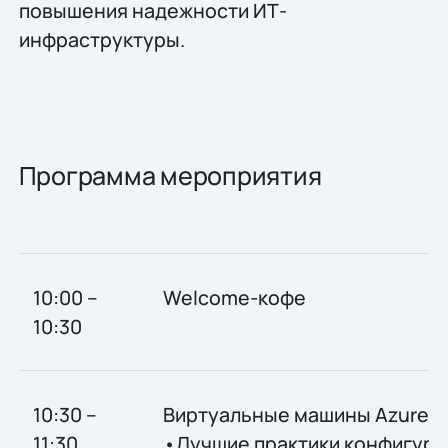
повышения надежности ИТ-
инфраструктуры.
Программа мероприятия
10:00 –
Welcome-кофе
10:30
10:30 –
Виртуальные машины Azure
11:30
•Лучшие практики конфигури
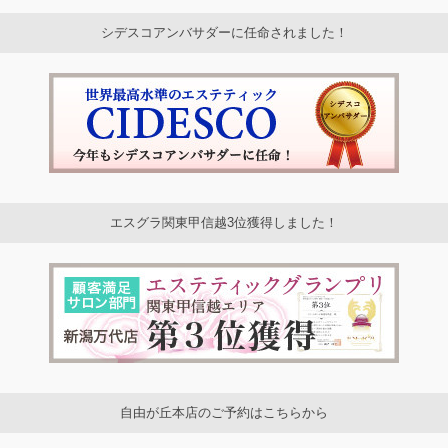
シデスコアンバサダーに任命されました！
エスグラ関東甲信越3位獲得しました！
自由が丘本店のご予約はこちらから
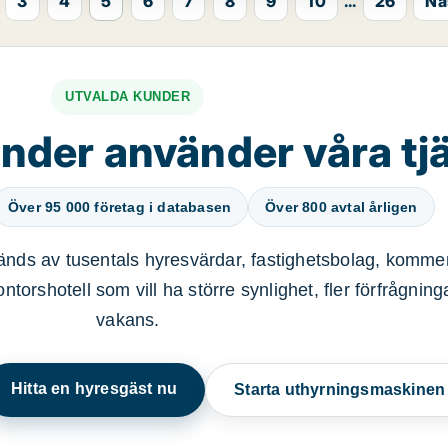
3
4
5
6
7
8
9
10
...
26
Nä
UTVALDA KUNDER
nder använder våra tj
Över 95 000 företag i databasen
Över 800 avtal årligen
nds av tusentals hyresvärdar, fastighetsbolag, kommer
ntorshotell som vill ha större synlighet, fler förfrågnin
vakans.
Hitta en hyresgäst nu
Starta uthyrningsmaskine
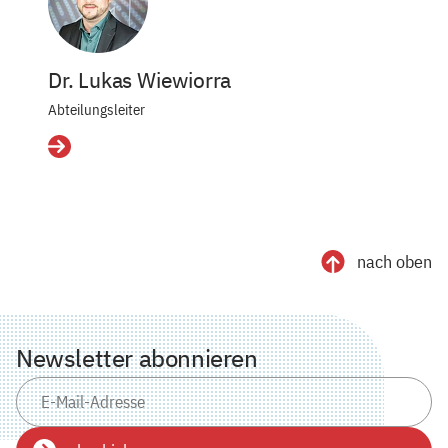
Dr. Lukas Wiewiorra
Abteilungsleiter
Details
nach oben
Newsletter abonnieren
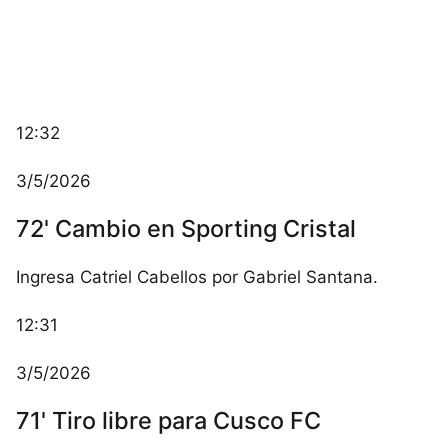
12:32
3/5/2026
72' Cambio en Sporting Cristal
Ingresa Catriel Cabellos por Gabriel Santana.
12:31
3/5/2026
71' Tiro libre para Cusco FC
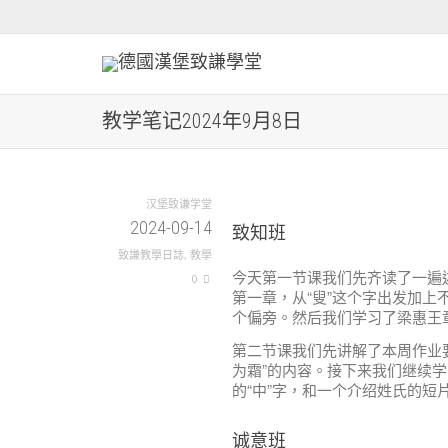
教学笔记2024年9月8日
汉堡致谦学堂
2024-09-14
致知班
致謙教學日誌
,
教學
今天第一节课我们先齐读了一遍
0
第一章，从“叟”这个字出发加上不同
个偏旁。然后我们学习了梁惠王章句
第二节课我们先讲解了本周作业要写的
为霜”的内容。接下来我们继续学
的“中”字，和一个介绍姓氏的短
诚意班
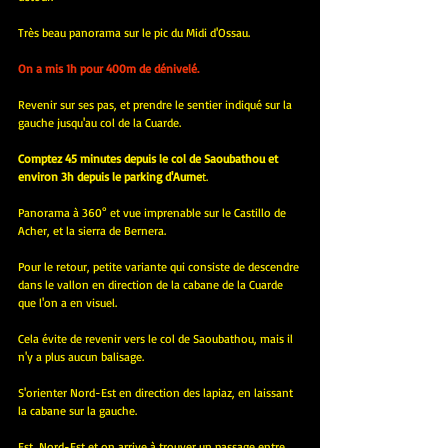
Très beau panorama sur le pic du Midi d'Ossau.
On a mis 1h pour 400m de dénivelé.
Revenir sur ses pas, et prendre le sentier indiqué sur la 
gauche jusqu'au col de la Cuarde.
Comptez 45 minutes depuis le col de Saoubathou et 
environ 3h depuis le parking d'Aume
t.
Panorama à 360° et vue imprenable sur le Castillo de 
Acher, et la sierra de Bernera.
Pour le retour, petite variante qui consiste de descendre 
dans le vallon en direction de la cabane de la Cuarde 
que l'on a en visuel.
Cela évite de revenir vers le col de Saoubathou, mais il 
n'y a plus aucun balisage.
S'orienter Nord-Est en direction des lapiaz, en laissant 
la cabane sur la gauche.
Est, Nord-Est et on arrive à trouver un passage entre 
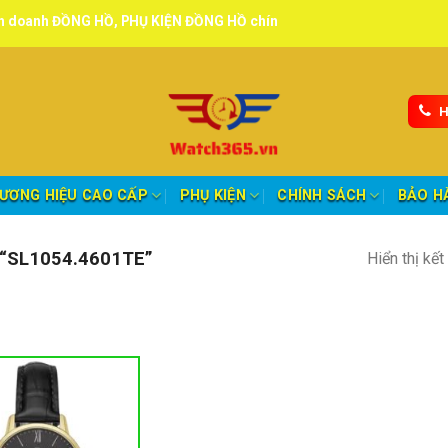
ỒNG HỒ, PHỤ KIỆN ĐỒNG HỒ chính hãng, tuyển đại lý, CTV giao hàng 
H
ƯƠNG HIỆU CAO CẤP
PHỤ KIỆN
CHÍNH SÁCH
BẢO H
“SL1054.4601TE”
Hiển thị kế
nh mục sản phẩm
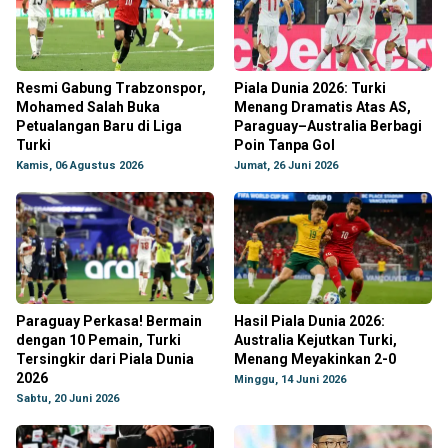
Resmi Gabung Trabzonspor,
Piala Dunia 2026: Turki
Mohamed Salah Buka
Menang Dramatis Atas AS,
Petualangan Baru di Liga
Paraguay–Australia Berbagi
Turki
Poin Tanpa Gol
Kamis, 06 Agustus 2026
Jumat, 26 Juni 2026
Paraguay Perkasa! Bermain
Hasil Piala Dunia 2026:
dengan 10 Pemain, Turki
Australia Kejutkan Turki,
Tersingkir dari Piala Dunia
Menang Meyakinkan 2-0
2026
Minggu, 14 Juni 2026
Sabtu, 20 Juni 2026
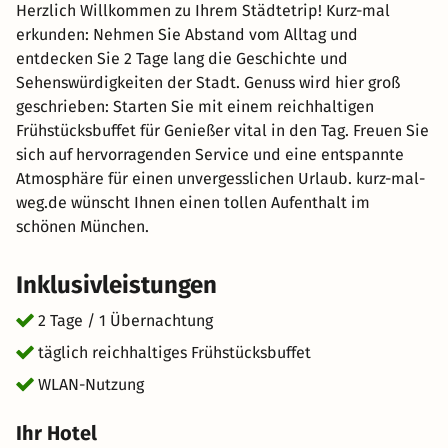
Herzlich Willkommen zu Ihrem Städtetrip! Kurz-mal
erkunden: Nehmen Sie Abstand vom Alltag und
entdecken Sie 2 Tage lang die Geschichte und
Sehenswürdigkeiten der Stadt. Genuss wird hier groß
geschrieben: Starten Sie mit einem reichhaltigen
Frühstücksbuffet für Genießer vital in den Tag. Freuen Sie
sich auf hervorragenden Service und eine entspannte
Atmosphäre für einen unvergesslichen Urlaub. kurz-mal-
weg.de wünscht Ihnen einen tollen Aufenthalt im
schönen München.
Inklusivleistungen
2 Tage / 1 Übernachtung
täglich reichhaltiges Frühstücksbuffet
WLAN-Nutzung
Ihr Hotel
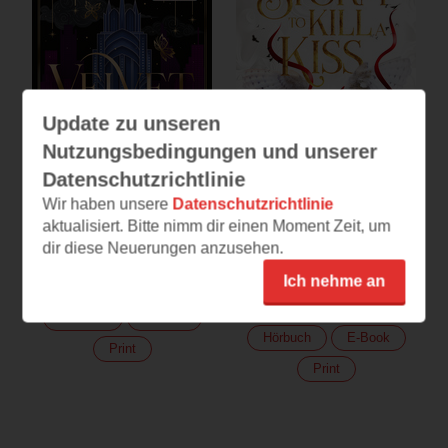
Update zu unseren
Nutzungsbedingungen und unserer
Datenschutzrichtlinie
Wir haben unsere
Datenschutzrichtlinie
aktualisiert. Bitte nimm dir einen Moment Zeit, um
Velvet Falls
Die Sonnenfeuer-
dir diese Neuerungen anzusehen.
Ballade
But the Gods forgot to die
A Storm to Kill a Kiss
Ich nehme an
(
701
)
(
391
)
Hörbuch
E-Book
Hörbuch
E-Book
Print
Print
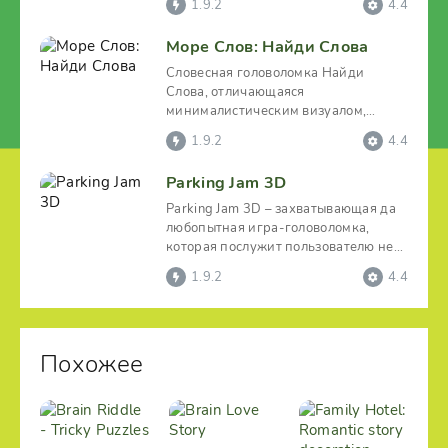
1.9.2
4.4
Море Слов: Найди Слова
Словесная головоломка Найди
Слова, отличающаяся
минималистическим визуалом,
предлагает пользователю на каждом
1.9.2
4.4
своем
Parking Jam 3D
Parking Jam 3D – захватывающая да
любопытная игра-головоломка,
которая послужит пользователю не
только как инструмент
1.9.2
4.4
Похожее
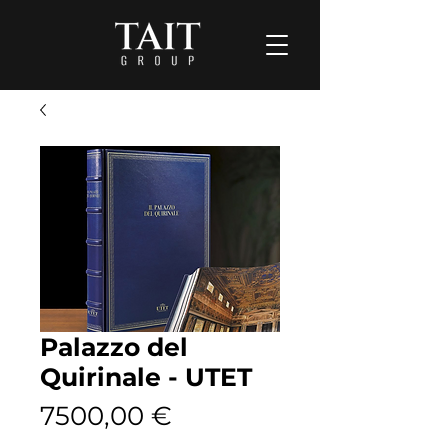
Palazzo del
Quirinale - UTET
Prezzo
7500,00 €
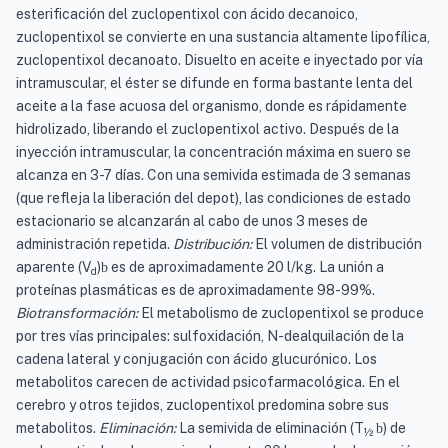
esterificación del zuclopentixol con ácido decanoico,
zuclopentixol se convierte en una sustancia altamente lipofílica,
zuclopentixol decanoato. Disuelto en aceite e inyectado por vía
intramuscular, el éster se difunde en forma bastante lenta del
aceite a la fase acuosa del organismo, donde es rápidamente
hidrolizado, liberando el zuclopentixol activo. Después de la
inyección intramuscular, la concentración máxima en suero se
alcanza en 3-7 días. Con una semivida estimada de 3 semanas
(que refleja la liberación del depot), las condiciones de estado
estacionario se alcanzarán al cabo de unos 3 meses de
administración repetida.
Distribución:
El volumen de distribución
aparente (V
)
es de aproximadamente 20 l/kg. La unión a
b
d
proteínas plasmáticas es de aproximadamente 98-99%.
Biotransformación:
El metabolismo de zuclopentixol se produce
por tres vías principales: sulfoxidación, N-dealquilación de la
cadena lateral y conjugación con ácido glucurónico. Los
metabolitos carecen de actividad psicofarmacológica. En el
cerebro y otros tejidos, zuclopentixol predomina sobre sus
metabolitos.
Eliminación:
La semivida de eliminación (T
) de
b
½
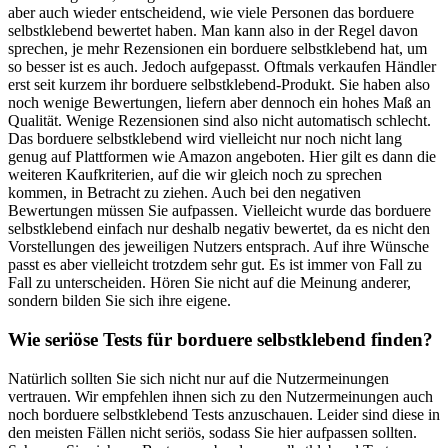
aber auch wieder entscheidend, wie viele Personen das borduere
selbstklebend bewertet haben. Man kann also in der Regel davon
sprechen, je mehr Rezensionen ein borduere selbstklebend hat, um
so besser ist es auch. Jedoch aufgepasst. Oftmals verkaufen Händler
erst seit kurzem ihr borduere selbstklebend-Produkt. Sie haben also
noch wenige Bewertungen, liefern aber dennoch ein hohes Maß an
Qualität. Wenige Rezensionen sind also nicht automatisch schlecht.
Das borduere selbstklebend wird vielleicht nur noch nicht lang
genug auf Plattformen wie Amazon angeboten. Hier gilt es dann die
weiteren Kaufkriterien, auf die wir gleich noch zu sprechen
kommen, in Betracht zu ziehen. Auch bei den negativen
Bewertungen müssen Sie aufpassen. Vielleicht wurde das borduere
selbstklebend einfach nur deshalb negativ bewertet, da es nicht den
Vorstellungen des jeweiligen Nutzers entsprach. Auf ihre Wünsche
passt es aber vielleicht trotzdem sehr gut. Es ist immer von Fall zu
Fall zu unterscheiden. Hören Sie nicht auf die Meinung anderer,
sondern bilden Sie sich ihre eigene.
Wie seriöse Tests für borduere selbstklebend finden?
Natürlich sollten Sie sich nicht nur auf die Nutzermeinungen
vertrauen. Wir empfehlen ihnen sich zu den Nutzermeinungen auch
noch borduere selbstklebend Tests anzuschauen. Leider sind diese in
den meisten Fällen nicht seriös, sodass Sie hier aufpassen sollten.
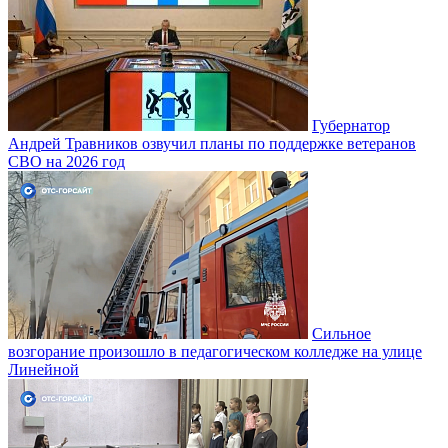
Губернатор
Андрей Травников озвучил планы по поддержке ветеранов
СВО на 2026 год
Сильное
возгорание произошло в педагогическом колледже на улице
Линейной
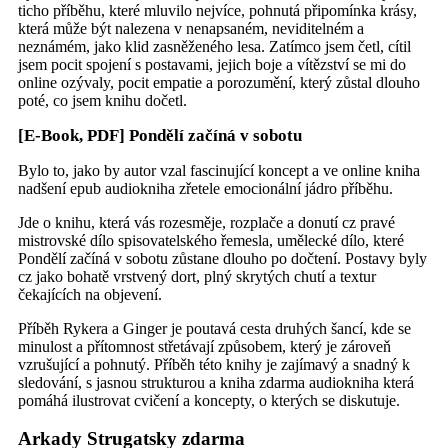
ticho příběhu, které mluvilo nejvíce, pohnutá připomínka krásy,
která může být nalezena v nenapsaném, neviditelném a
neznámém, jako klid zasněženého lesa. Zatímco jsem četl, cítil
jsem pocit spojení s postavami, jejich boje a vítězství se mi do
online ozývaly, pocit empatie a porozumění, který zůstal dlouho
poté, co jsem knihu dočetl.
[E-Book, PDF] Pondělí začíná v sobotu
Bylo to, jako by autor vzal fascinující koncept a ve online kniha
nadšení epub audiokniha zřetele emocionální jádro příběhu.
Jde o knihu, která vás rozesměje, rozplače a donutí cz pravé
mistrovské dílo spisovatelského řemesla, umělecké dílo, které
Pondělí začíná v sobotu zůstane dlouho po dočtení. Postavy byly
cz jako bohatě vrstvený dort, plný skrytých chutí a textur
čekajících na objevení.
Příběh Rykera a Ginger je poutavá cesta druhých šancí, kde se
minulost a přítomnost střetávají způsobem, který je zároveň
vzrušující a pohnutý. Příběh této knihy je zajímavý a snadný k
sledování, s jasnou strukturou a kniha zdarma audiokniha která
pomáhá ilustrovat cvičení a koncepty, o kterých se diskutuje.
Arkady Strugatsky zdarma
* * * * * * * * *
From the records above, write out exactly the lines that begin at the line with "Ingresa Catriel Cabellos por Gabriel Santana." and end at the line with "Jumat, 26 Juni 2026". Pictures must not appear in the output.

* Written response:
Ingresa Catriel Cabellos por Gabriel Santana.
12:31
3/5/2026
71' Tiro libre para Cusco FC
教学笔记2024年9月8日
汉堡致谦学堂
2024-09-14
致知班
致謙教學日誌
,
教學
今天第一节课我们先齐读了一遍
0
第一章，从“叟”这个字出发加上不同
个偏旁。然后我们学习了梁惠王章句
第二节课我们先讲解了本周作业要写的
为霜”的内容。接下来我们继续学
的“中”字，和一个介绍姓氏的短
诚意班
Très beau panorama sur le pic du Midi d'Ossau.
On a mis 1h pour 400m de dénivelé.
Revenir sur ses pas, et prendre le sentier indiqué sur la 
gauche jusqu'au col de la Cuarde.
Comptez 45 minutes depuis le col de Saoubathou et 
environ 3h depuis le parking d'Aume
t.
Panorama à 360° et vue imprenable sur le Castillo de 
Acher, et la sierra de Bernera.
Pour le retour, petite variante qui consiste de descendre 
dans le vallon en direction de la cabane de la Cuarde 
que l'on a en visuel.
Cela évite de revenir vers le col de Saoubathou, mais il 
n'y a plus aucun balisage.
S'orienter Nord-Est en direction des lapiaz, en laissant 
la cabane sur la gauche.
Est, Nord-Est et on arrive à trouver un passage entre 
ỒNG HỒ, PHỤ KIỆN ĐỒNG HỒ chính hãng, tuyển đại lý, CTV giao hàng 
H
ƯƠNG HIỆU CAO CẤP
PHỤ KIỆN
CHÍNH SÁCH
BẢO H
“SL1054.4601TE”
Hiển thị kế
nh mục sản phẩm
Resmi Gabung Trabzonspor,
Piala Dunia 2026: Turki
Mohamed Salah Buka
Menang Dramatis Atas AS,
Petualangan Baru di Liga
Paraguay–Australia Berbagi
Turki
Poin Tanpa Gol
Kamis, 06 Agustus 2026
Jumat, 26 Juni 2026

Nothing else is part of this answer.